Published: January 2013

Objectives: The purpose of this prospective study was to evaluate the clinical outcome of anterior and posterior crowns made of a lithium-disilicate glass-ceramic framework material (IPS e.max Press, Ivoclar Vivadent).

Materials And Methods: A total of 104 single crowns were placed in 41 patients (mean age, 34 ± 9.6 years; 15 male, 26 female). Eighty-two anterior and 22 posterior crowns were inserted. All teeth received a 1-mm-wide chamfer or rounded shoulder preparation with an occlusal/incisal reduction of 1.5-2.0 mm. The minimum framework thickness was 0.8 mm. Frameworks were laminated by a prototype of a veneering material combined with an experimental glaze. Considering the individual abutment preconditions, the examined crowns were either adhesively luted (69.2 %) or inserted with glass-ionomer cement (30.8 %). Follow-up appointments were performed 6 months after insertion, then annually. Replacement of a restoration was defined as failure.

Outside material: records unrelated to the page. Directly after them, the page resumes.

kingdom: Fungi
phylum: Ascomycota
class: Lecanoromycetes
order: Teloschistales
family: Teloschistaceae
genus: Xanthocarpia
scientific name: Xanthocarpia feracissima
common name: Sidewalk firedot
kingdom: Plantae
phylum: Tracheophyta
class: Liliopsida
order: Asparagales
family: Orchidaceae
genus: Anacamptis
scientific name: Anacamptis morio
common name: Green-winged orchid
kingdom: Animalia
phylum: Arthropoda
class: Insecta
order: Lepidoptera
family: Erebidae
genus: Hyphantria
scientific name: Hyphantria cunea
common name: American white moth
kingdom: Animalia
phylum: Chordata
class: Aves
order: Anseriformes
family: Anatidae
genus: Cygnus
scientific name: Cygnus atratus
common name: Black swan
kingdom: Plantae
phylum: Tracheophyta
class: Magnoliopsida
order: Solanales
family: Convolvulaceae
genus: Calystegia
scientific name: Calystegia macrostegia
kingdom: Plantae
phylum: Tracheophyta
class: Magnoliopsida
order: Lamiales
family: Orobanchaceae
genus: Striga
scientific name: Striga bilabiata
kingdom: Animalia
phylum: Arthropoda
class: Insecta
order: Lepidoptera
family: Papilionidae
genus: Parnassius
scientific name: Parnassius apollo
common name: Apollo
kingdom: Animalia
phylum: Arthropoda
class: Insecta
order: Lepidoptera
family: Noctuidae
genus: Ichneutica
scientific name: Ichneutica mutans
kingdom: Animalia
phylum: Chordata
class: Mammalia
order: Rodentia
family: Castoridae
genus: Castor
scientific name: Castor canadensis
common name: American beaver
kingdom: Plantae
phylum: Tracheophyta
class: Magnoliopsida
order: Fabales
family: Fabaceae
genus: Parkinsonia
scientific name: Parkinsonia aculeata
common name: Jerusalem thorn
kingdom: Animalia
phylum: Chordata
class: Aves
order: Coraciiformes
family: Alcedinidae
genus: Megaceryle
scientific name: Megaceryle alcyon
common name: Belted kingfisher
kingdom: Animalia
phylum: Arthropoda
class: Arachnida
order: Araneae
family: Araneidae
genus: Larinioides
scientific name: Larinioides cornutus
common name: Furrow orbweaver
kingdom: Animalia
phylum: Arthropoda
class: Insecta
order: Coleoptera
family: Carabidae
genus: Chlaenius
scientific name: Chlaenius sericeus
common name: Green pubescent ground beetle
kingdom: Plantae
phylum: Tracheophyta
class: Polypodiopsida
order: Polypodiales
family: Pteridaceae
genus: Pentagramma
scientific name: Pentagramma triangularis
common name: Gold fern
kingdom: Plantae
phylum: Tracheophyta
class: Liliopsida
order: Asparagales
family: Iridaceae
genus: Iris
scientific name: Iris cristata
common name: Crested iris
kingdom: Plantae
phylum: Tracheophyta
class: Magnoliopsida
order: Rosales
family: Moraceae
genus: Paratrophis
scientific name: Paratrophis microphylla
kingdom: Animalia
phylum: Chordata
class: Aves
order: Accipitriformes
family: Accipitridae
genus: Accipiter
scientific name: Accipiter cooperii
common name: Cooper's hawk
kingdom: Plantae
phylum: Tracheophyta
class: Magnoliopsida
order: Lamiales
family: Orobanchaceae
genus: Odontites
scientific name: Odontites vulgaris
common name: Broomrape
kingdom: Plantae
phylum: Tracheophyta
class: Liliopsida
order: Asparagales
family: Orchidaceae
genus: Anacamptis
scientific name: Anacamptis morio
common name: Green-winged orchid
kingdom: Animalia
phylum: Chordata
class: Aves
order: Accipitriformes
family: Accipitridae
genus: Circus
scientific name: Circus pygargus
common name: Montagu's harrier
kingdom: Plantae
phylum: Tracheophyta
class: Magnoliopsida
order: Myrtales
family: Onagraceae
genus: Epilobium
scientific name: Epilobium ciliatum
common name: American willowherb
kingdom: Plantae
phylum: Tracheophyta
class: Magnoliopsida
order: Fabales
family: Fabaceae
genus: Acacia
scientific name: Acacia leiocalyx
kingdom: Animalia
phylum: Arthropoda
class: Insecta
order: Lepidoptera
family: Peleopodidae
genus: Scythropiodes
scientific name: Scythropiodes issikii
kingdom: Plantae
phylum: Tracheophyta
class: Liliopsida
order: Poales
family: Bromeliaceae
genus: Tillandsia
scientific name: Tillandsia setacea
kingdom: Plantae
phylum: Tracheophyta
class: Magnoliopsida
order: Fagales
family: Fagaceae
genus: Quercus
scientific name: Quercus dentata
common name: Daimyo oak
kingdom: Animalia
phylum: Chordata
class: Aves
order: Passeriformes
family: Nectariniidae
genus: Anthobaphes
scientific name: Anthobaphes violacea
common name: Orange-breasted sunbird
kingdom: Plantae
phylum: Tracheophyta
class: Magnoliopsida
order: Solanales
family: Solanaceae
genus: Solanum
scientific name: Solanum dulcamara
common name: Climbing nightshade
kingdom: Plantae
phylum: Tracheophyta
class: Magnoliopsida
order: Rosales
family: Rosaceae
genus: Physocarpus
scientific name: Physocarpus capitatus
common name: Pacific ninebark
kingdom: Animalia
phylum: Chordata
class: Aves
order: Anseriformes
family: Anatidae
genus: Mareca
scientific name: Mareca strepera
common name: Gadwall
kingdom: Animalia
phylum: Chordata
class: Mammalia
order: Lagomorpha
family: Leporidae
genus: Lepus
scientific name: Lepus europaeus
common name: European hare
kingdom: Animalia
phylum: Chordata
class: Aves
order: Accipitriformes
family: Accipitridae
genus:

Results: Four patients (10 crowns) were defined as dropouts. For the remaining 94 crowns, the mean observation time was 79.5 months (range, 34-109.7 months). The cumulative survival rate according to Kaplan-Meier was 97.4 % after 5 years and 94.8 % after 8 years. Applying log rank test, it was shown that the location of the crown did not significantly have an impact on the survival rate (p = 0.74) and that the cementation mode did not significantly influence the occurrence of complications (p = 0.17).

Conclusions: The application of lithium-disilicate framework material for single crowns seems to be a reliable treatment option.

Clinical Relevance: Crowns made of a lithium-disilicate framework material can be used clinically in the anterior and posterior region irrespective of an adhesive or conventional cementation when considering abutment preconditions.